* [PAGE]:
▬▬▬
Men prefer to believe that they are degenerated angels, rather than elevated apes.
— Winwood Reade
In The Martyrdom of Man (14th ed., 1892), 392.
The essence of religion is inertia; the essence of science is change. It is the function of the one to preserve, it is the function of the other to improve. If, as in Egypt, they are firmly chained together, either science will advance, in which case the religion will be altered, or the religion will preserve its purity, and science will congeal.
— Winwood Reade
In The Martyrdom of Man (1876), 41.
The philosophic spirit of inquiry may be traced to brute curiosity, and that to the habit of examining all things in search of food. Artistic genius is an expansion of monkey imitativeness.
— Winwood Reade
In The Martyrdom of Man (14th ed., 1892), 392.
The spirit of science arises from the habit of seeking food; the spirit of art arises from the habit of imitation, by which the young animal first learns to feed; the spirit of music arises from primeval speech, by means of which males and females are attracted to each other.
— Winwood Reade
In The Martyrdom of Man (1876), 443.
Quotes by others about Winwood Reade (1)
Winwood Reade … remarks that while a man is an insoluble puzzle, in the aggregate he becomes a mathematical certainty. You can, for example, never foretell what any one man will do, but you can say with precision what an average number will be up to. Individuals vary, but percentages remain constant. So says the statistician.
Character Sherlock Holmes recommends Winwood Reade’s book The Martyrdom of Man to Dr. Watson in The Sign of the Four (1890), 196. Earlier in the novel, Holmes calls Reade’s book “one of the most remarkable ever penned.” Reade is a real person and his book was published in 1872. The actual statement in it reads: “As a single atom man is an enigma: as a whole he is a mathematical problem.”
▬▬▬
* [DATA ROWS]:
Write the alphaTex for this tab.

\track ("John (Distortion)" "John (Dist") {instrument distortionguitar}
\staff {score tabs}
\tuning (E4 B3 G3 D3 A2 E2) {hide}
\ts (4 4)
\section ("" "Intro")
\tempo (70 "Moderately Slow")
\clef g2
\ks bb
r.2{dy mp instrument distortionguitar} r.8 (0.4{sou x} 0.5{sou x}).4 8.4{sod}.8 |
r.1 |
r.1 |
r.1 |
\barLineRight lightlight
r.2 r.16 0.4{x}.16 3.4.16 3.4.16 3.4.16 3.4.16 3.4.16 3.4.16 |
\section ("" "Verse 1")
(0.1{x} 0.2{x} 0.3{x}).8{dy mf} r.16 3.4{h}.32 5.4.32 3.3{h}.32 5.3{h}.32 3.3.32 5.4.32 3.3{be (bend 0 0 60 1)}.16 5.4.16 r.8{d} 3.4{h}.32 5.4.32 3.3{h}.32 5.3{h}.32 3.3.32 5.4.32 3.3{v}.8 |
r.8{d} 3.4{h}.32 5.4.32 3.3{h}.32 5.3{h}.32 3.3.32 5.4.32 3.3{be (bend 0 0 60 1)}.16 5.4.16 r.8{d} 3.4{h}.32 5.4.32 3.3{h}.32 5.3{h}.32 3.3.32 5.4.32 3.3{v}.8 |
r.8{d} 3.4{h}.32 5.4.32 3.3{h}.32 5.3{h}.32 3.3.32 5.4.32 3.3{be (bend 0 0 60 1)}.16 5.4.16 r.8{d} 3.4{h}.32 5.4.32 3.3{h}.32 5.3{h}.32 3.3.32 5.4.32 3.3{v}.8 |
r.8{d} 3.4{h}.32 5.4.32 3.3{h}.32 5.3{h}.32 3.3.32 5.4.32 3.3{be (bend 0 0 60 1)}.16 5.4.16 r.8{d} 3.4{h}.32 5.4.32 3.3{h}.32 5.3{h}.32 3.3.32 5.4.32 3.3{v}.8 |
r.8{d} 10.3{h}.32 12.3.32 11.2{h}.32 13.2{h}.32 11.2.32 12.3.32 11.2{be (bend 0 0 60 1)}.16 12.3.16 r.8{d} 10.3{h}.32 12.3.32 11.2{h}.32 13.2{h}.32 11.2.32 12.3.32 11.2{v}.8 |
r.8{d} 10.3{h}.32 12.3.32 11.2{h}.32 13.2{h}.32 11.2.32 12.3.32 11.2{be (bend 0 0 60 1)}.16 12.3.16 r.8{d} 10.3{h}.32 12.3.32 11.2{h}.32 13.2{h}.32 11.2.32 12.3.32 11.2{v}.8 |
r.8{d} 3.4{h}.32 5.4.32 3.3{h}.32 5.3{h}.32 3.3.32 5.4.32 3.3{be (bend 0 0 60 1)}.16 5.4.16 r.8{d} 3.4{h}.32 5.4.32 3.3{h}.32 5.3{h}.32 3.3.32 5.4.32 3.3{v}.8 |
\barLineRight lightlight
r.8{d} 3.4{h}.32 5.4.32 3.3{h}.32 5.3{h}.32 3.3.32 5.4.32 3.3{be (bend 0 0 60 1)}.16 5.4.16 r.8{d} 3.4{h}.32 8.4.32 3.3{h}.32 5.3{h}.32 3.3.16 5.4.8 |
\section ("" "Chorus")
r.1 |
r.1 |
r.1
▬▬▬
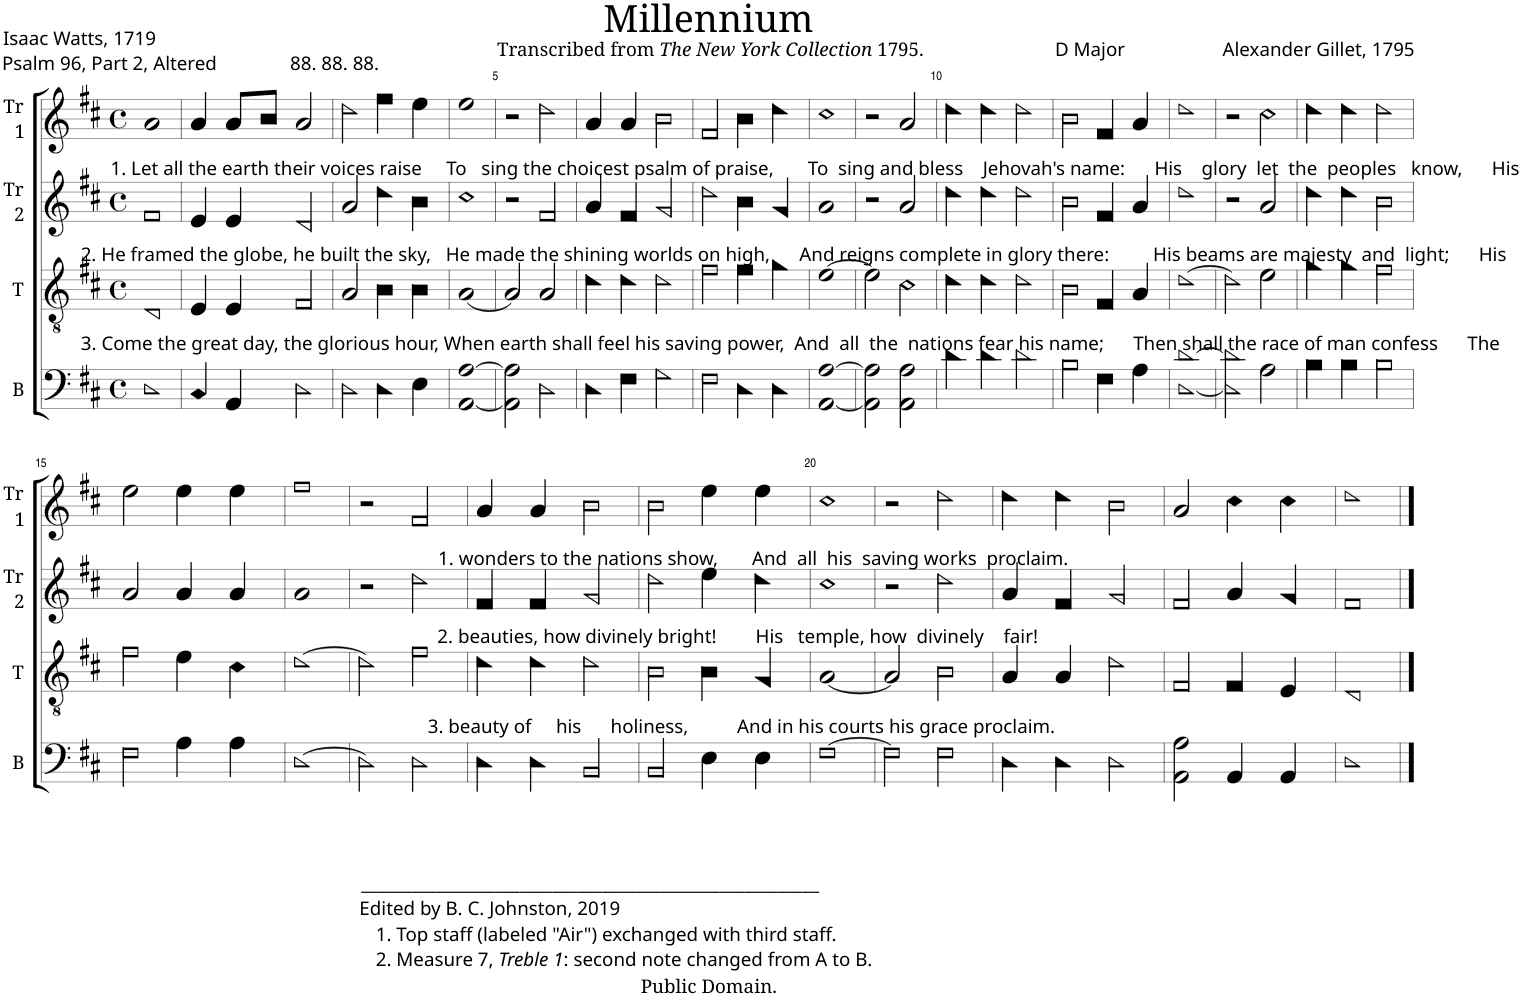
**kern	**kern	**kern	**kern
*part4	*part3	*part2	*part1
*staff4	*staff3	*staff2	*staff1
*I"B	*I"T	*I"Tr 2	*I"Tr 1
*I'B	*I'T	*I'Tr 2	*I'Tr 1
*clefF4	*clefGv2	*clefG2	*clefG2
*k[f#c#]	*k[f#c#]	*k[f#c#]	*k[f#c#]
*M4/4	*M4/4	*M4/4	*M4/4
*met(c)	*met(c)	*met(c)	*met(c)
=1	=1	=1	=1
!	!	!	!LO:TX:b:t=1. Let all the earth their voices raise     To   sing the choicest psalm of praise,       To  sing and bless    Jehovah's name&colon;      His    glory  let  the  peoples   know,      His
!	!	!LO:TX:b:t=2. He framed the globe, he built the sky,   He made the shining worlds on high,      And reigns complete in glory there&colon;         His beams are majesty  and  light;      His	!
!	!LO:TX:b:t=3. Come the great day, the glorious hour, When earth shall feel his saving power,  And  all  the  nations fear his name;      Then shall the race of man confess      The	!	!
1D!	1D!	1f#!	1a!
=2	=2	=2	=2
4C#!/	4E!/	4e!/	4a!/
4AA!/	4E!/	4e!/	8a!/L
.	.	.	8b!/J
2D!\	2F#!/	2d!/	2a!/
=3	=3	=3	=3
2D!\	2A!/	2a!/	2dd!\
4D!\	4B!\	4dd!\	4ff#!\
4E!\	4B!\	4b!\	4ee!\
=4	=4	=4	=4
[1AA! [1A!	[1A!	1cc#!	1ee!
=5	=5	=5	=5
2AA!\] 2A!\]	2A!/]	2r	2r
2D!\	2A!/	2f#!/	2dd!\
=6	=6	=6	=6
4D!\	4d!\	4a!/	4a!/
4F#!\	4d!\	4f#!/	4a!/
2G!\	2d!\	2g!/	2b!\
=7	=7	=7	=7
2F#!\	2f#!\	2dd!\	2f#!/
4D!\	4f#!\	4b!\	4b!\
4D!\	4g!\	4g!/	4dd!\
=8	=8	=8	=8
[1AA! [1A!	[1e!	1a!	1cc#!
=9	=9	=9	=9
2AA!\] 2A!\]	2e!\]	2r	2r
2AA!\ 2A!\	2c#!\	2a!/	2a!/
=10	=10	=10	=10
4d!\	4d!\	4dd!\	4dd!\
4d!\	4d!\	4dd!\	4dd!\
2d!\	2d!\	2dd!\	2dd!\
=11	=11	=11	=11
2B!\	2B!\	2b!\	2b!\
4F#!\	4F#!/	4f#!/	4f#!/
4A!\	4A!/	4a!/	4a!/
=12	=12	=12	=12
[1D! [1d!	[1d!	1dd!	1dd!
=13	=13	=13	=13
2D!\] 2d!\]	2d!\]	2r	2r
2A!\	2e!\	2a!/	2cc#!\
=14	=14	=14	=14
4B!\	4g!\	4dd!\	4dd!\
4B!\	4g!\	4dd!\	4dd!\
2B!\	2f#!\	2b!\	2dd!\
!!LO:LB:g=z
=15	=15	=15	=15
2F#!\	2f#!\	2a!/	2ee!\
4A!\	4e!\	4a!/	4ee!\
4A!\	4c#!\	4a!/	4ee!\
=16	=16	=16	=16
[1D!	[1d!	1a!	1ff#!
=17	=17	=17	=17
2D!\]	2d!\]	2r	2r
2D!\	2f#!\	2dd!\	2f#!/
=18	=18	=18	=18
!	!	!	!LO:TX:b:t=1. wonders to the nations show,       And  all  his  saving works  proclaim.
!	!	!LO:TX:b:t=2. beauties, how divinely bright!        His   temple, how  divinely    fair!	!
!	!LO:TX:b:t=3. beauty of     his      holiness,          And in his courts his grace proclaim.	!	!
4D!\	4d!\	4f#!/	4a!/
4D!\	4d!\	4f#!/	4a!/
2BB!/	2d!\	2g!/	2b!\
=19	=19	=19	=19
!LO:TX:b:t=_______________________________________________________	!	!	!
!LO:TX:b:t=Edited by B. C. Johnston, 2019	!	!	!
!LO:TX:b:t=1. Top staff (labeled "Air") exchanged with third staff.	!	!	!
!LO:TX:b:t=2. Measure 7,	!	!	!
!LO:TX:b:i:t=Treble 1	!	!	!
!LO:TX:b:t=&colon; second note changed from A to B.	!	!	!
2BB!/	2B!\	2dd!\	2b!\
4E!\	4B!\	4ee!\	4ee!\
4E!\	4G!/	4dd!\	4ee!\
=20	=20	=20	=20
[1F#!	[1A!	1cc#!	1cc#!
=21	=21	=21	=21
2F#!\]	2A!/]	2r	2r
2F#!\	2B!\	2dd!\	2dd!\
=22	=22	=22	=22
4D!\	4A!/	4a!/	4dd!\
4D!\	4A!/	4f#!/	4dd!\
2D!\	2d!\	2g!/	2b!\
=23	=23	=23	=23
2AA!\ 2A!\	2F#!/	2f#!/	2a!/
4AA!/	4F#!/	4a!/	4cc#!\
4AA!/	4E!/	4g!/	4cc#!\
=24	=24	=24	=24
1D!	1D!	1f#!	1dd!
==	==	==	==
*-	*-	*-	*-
▬▬▬
* [WHAT YOU WILL DO]:
For each statement about the Winwood Reade quotations page, answer yes or no and quote the words of the page that settle it: (a) The page gives 1872 as the year The Martyrdom of Man was published. (b) Sherlock Holmes recommends Reade's book to Inspector Lestrade. (c) Reade says the essence of science is inertia. The listing plays no part in what is asked here.

* [TASK ANSWER]:
(a) Yes: "Reade is a real person and his book was published in 1872."
(b) No: "recommends Winwood Reade’s book The Martyrdom of Man to Dr. Watson"
(c) No: "the essence of science is change."